Death Knell for AOL?
No, this isn’t about the problems a now ex-AOL subscriber had in cancelling his account, or the ensuing mini-chaos in the media. But that incident may be helping AOL execs what most of us have long known: AOL dial-up service is a pretty ugly thing. The New York Times is reporting today (registration required, those bitches.) that AOL Chief Exec Jonathan Miller will introduce a plan to the Time Warner board to halt marketing for the AOL dial-up service and devote more – essentially all – resources to the free AOL.com web content. It’s a risky idea, of course, since subscribers pay in a very hefty portion to AOL (and parent company Time Warner) coffers.
But it may be a smart move in the long run. Fewer consumers are choosing or sticking with their dial-up accounts and moving to broadband access. There’s little for AOL in that market, since they can’t provide the bandwidth people need (having no access themselves to cable or DSL entry points, like phone or cable companies. Former AOL bigwig Steve Case kinda messed them up there.) Alternatively, AOL finds itself competing with Google and Yahoo! for ad revenues. Unfortunately for AOL, there’s no hybrid version. And AOL’s biggest problem in moving to a free-web/advertising revenue base is so many people have been turned off (no pun intended) to AOL in the past. There’s a tremendous amount of branding in the current web business model. People inherently support one company over another when they select a default search engine. Nobody really goes to Yahoo when they can’t find what they want with a Google search query: People simply edit their search terms and try again on Google.

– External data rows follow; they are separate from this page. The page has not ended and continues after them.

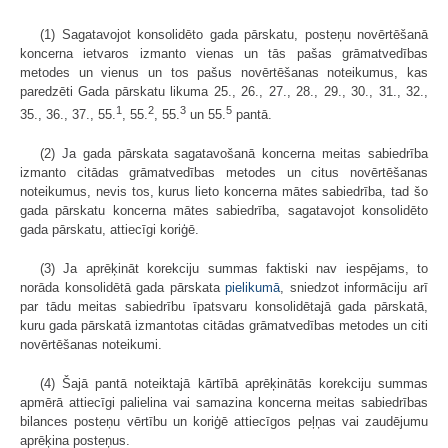
(1) Sagatavojot konsolidēto gada pārskatu, posteņu novērtēšanā
koncerna ietvaros izmanto vienas un tās pašas grāmatvedības
metodes un vienus un tos pašus novērtēšanas noteikumus, kas
paredzēti Gada pārskatu likuma 25., 26., 27., 28., 29., 30., 31., 32.,
1
2
3
5
35., 36., 37., 55.
, 55.
, 55.
un 55.
pantā.
(2) Ja gada pārskata sagatavošanā koncerna meitas sabiedrība
izmanto citādas grāmatvedības metodes un citus novērtēšanas
noteikumus, nevis tos, kurus lieto koncerna mātes sabiedrība, tad šo
gada pārskatu koncerna mātes sabiedrība, sagatavojot konsolidēto
gada pārskatu, attiecīgi koriģē.
(3) Ja aprēķināt korekciju summas faktiski nav iespējams, to
norāda konsolidētā gada pārskata
pielikumā
, sniedzot informāciju arī
par tādu meitas sabiedrību īpatsvaru konsolidētajā gada pārskatā,
kuru gada pārskatā izmantotas citādas grāmatvedības metodes un citi
novērtēšanas noteikumi.
(4) Šajā pantā noteiktajā kārtībā aprēķinātās korekciju summas
apmērā attiecīgi palielina vai samazina koncerna meitas sabiedrības
bilances posteņu vērtību un koriģē attiecīgos peļņas vai zaudējumu
aprēķina posteņus.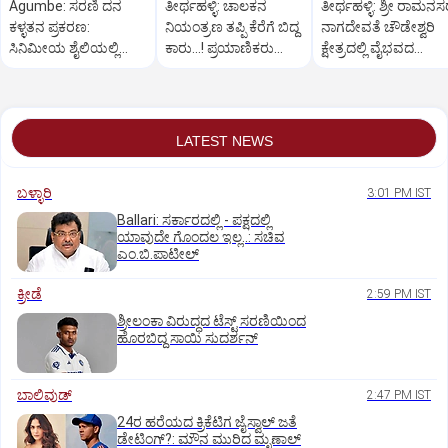
Agumbe: ಸರಣಿ ದನ
ತೀರ್ಥಹಳ್ಳಿ: ಚಾಲಕನ
ತೀರ್ಥಹಳ್ಳಿ: ಶ್ರೀ ರಾಮನ
ಕಳ್ಳತನ ಪ್ರಕರಣ:
ನಿಯಂತ್ರಣ ತಪ್ಪಿ ಕೆರೆಗೆ ಬಿದ್ದ
ನಾಗದೇವತೆ ಚೌಡೇಶ್ವರಿ
ಸಿನಿಮೀಯ ಶೈಲಿಯಲ್ಲಿ
ಕಾರು...! ಪ್ರಯಾಣಿಕರು
ಕ್ಷೇತ್ರದಲ್ಲಿ ವೈಭವದ
ಆರೋಪಿಯನ್ನು ಬಂಧಿಸಿದ
ಪಾರು
ಮಂಡಲ ಪೂಜೆ,ರಂಗಪೂಜ
ಪೊಲೀಸರು
LATEST NEWS
ಬಳ್ಳಾರಿ
3:01 PM IST
Ballari: ಸರ್ಕಾರದಲ್ಲಿ - ಪಕ್ಷದಲ್ಲಿ
ಯಾವುದೇ ಗೊಂದಲ ಇಲ್ಲ..: ಸಚಿವ
ಎಂ.ಬಿ.ಪಾಟೀಲ್
ಕ್ರೀಡೆ
2:59 PM IST
ಶ್ರೀಲಂಕಾ ವಿರುದ್ಧದ ಟೆಸ್ಟ್ ಸರಣಿಯಿಂದ
ಹೊರಬಿದ್ದ ಸಾಯಿ ಸುದರ್ಶನ್
ಬಾಲಿವುಡ್‌
2:47 PM IST
24ರ ಹರೆಯದ ಕ್ರಿಕೆಟಿಗ ಜೈಸ್ವಾಲ್‌ ಜತೆ
ಡೇಟಿಂಗ್?:‌ ಮೌನ ಮುರಿದ ಮೃಣಾಲ್‌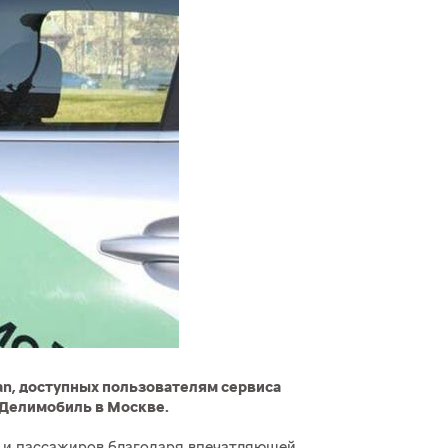
an, доступных пользователям сервиса
 Делимобиль в Москве.
я и пассажиров благодаря впечатляющей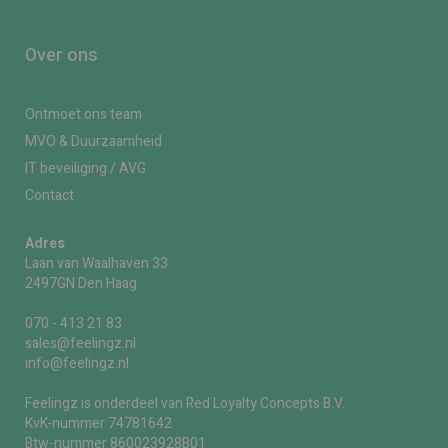
Over ons
Ontmoet ons team
MVO & Duurzaamheid
IT beveiliging / AVG
Contact
Adres
Laan van Waalhaven 33
2497GN Den Haag
070 - 413 21 83
sales@feelingz.nl
info@feelingz.nl
Feelingz is onderdeel van Red Loyalty Concepts B.V.
KvK-nummer 74781642
Btw-nummer 860023928B01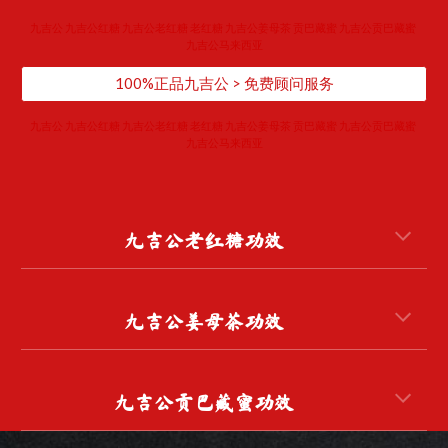
​九吉公 九吉公红糖 九吉公老红糖 老红糖 九吉公姜母茶 贡巴藏蜜 九吉公贡巴藏蜜 
九吉公马来西亚
100%正品九吉公 > 免费顾问服务
​九吉公 九吉公红糖 九吉公老红糖 老红糖 九吉公姜母茶 贡巴藏蜜 九吉公贡巴藏蜜 
九吉公马来西亚
九吉公老红糖功效
九吉公姜母茶
功效
九吉公贡巴藏蜜
功效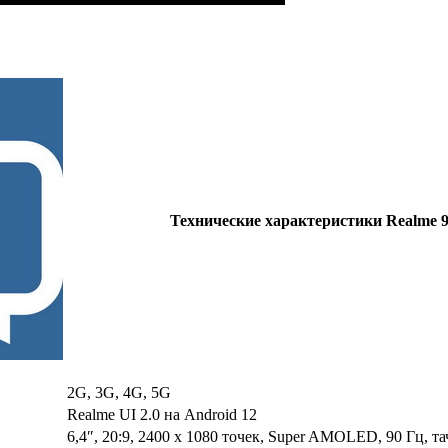
Технические характеристики Realme 
2G, 3G, 4G, 5G
Realme UI 2.0 на Android 12
6,4″, 20:9, 2400 x 1080 точек, Super AMOLED, 90 Гц, та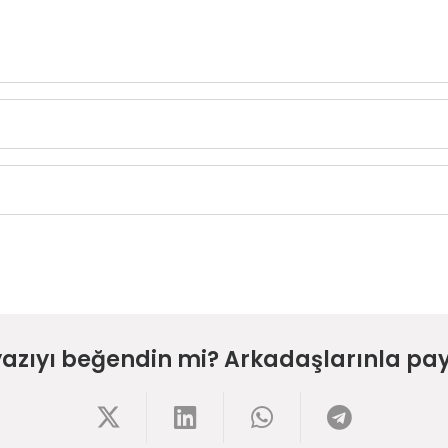
yazıyı beğendin mi? Arkadaşlarınla pay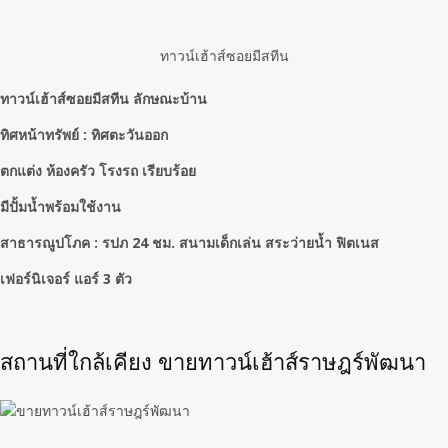
ทาวน์เฮ้าส์ซอยมีสทีน
ทาวน์เฮ้าส์ซอยมีสทีน ลักษณะบ้าน
ทิศหน้าทรัพย์ : ทิศตะวันออก
ตกแต่ง ห้องครัว โรงรถ เรียบร้อย
มีปั้มน้ำพร้อมใช้งาน
สาธารณูปโภค : รปภ 24 ชม. สนามเด็กเล่น สระว่ายน้ำ ฟิตเนส
เฟอร์นิเจอร์ แอร์ 3 ตัว
สถานที่ใกล้เคียง ขายทาวน์เฮ้าส์ราษฎร์พัฒนา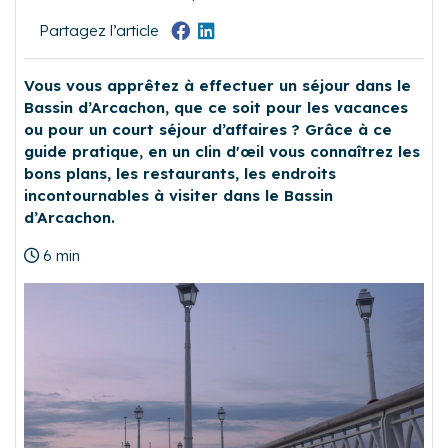
Partagez l’article
Vous vous apprêtez à effectuer un séjour dans le
Bassin d’Arcachon, que ce soit pour les vacances
ou pour un court séjour d’affaires ? Grâce à ce
guide pratique, en un clin d'œil vous connaîtrez les
bons plans, les restaurants, les endroits
incontournables à visiter dans le Bassin
d’Arcachon.
6 min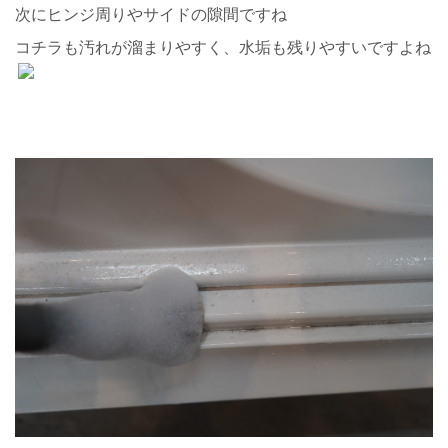
次にヒンジ周りやサイドの隙間ですね
コチラも汚れが溜まりやすく、水垢も残りやすいですよね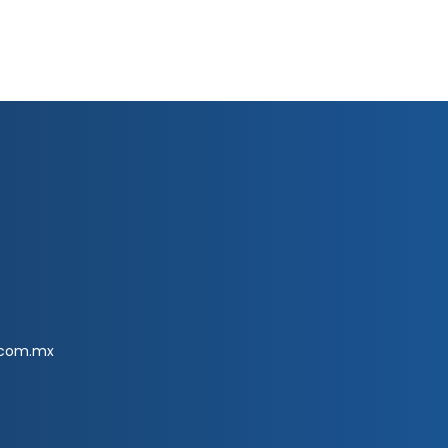
.com.mx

Of course, AOL would suffer another problem: losing the built-in page views. This is how MSN and Yahoo! get so many hits: People don’t change their default home page when they purchase a new computer. Simply put, very few non-AOL subscribers have AOL.com as their homepage. If AOL loses subscribers, it also loses people who view their pages.
Bad move, short term. But the CEO realizes this. The only problem is: how good of of a move will it be in the long term?